BEGIN Data for this task

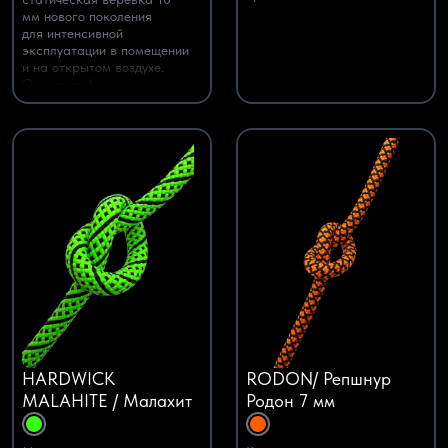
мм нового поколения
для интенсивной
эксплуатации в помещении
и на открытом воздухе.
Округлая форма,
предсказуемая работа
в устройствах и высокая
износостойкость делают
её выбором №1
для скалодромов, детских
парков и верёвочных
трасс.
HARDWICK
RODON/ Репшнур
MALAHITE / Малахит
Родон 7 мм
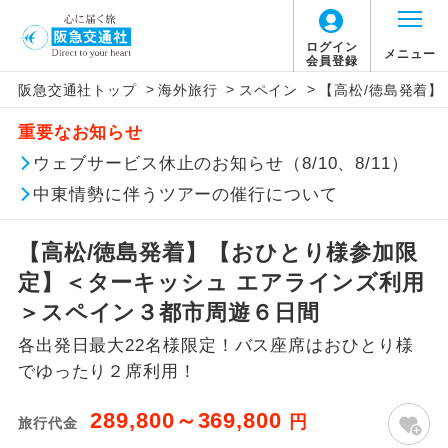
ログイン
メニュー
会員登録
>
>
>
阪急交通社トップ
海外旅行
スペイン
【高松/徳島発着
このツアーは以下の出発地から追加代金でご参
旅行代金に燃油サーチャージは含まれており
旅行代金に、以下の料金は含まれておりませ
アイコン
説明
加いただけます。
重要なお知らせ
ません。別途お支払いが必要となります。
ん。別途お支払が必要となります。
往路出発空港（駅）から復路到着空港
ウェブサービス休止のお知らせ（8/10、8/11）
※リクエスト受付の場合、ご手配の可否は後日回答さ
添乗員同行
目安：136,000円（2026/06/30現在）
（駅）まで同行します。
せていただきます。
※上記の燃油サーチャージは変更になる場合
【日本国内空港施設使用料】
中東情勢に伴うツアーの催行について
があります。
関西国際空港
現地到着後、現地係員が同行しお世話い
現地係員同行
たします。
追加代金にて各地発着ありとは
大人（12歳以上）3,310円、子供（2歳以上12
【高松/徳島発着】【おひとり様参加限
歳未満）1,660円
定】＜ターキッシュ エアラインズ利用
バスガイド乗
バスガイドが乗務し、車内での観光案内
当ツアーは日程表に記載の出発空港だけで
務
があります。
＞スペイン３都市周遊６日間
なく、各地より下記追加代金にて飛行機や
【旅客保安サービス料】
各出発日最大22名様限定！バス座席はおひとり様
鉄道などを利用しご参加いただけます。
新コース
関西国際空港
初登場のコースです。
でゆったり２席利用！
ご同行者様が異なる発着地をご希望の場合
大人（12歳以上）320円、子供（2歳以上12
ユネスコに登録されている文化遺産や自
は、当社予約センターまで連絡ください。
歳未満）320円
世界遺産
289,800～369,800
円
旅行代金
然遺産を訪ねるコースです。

END Data for this task

What is being asked:
All entries should be restated word for word; no images belong in the copy.

Problem solution:
мм нового поколения
для интенсивной
эксплуатации в помещении
и на открытом воздухе.
Округлая форма,
предсказуемая работа
в устройствах и высокая
износостойкость делают
её выбором №1
для скалодромов, детских
парков и верёвочных
трасс.
HARDWICK
RODON/ Репшнур
MALAHITE / Малахит
Родон 7 мм
ログイン
メニュー
会員登録
>
>
>
阪急交通社トップ
海外旅行
スペイン
【高松/徳島発着
このツアーは以下の出発地から追加代金でご参
旅行代金に燃油サーチャージは含まれており
旅行代金に、以下の料金は含まれておりませ
アイコン
説明
加いただけます。
重要なお知らせ
ません。別途お支払いが必要となります。
ん。別途お支払が必要となります。
往路出発空港（駅）から復路到着空港
ウェブサービス休止のお知らせ（8/10、8/11）
※リクエスト受付の場合、ご手配の可否は後日回答さ
添乗員同行
目安：136,000円（2026/06/30現在）
（駅）まで同行します。
せていただきます。
※上記の燃油サーチャージは変更になる場合
【日本国内空港施設使用料】
中東情勢に伴うツアーの催行について
があります。
関西国際空港
現地到着後、現地係員が同行しお世話い
現地係員同行
たします。
追加代金にて各地発着ありとは
大人（12歳以上）3,310円、子供（2歳以上12
【高松/徳島発着】【おひとり様参加限
歳未満）1,660円
定】＜ターキッシュ エアラインズ利用
バスガイド乗
バスガイドが乗務し、車内での観光案内
当ツアーは日程表に記載の出発空港だけで
務
があります。
＞スペイン３都市周遊６日間
なく、各地より下記追加代金にて飛行機や
【旅客保安サービス料】
各出発日最大22名様限定！バス座席はおひとり様
鉄道などを利用しご参加いただけます。
新コース
関西国際空港
初登場のコースです。
でゆったり２席利用！
ご同行者様が異なる発着地をご希望の場合
大人（12歳以上）320円、子供（2歳以上12
ユネスコに登録されている文化遺産や自
は、当社予約センターまで連絡ください。
歳未満）320円
世界遺産
289,800～369,800
円
旅行代金
然遺産を訪ねるコースです。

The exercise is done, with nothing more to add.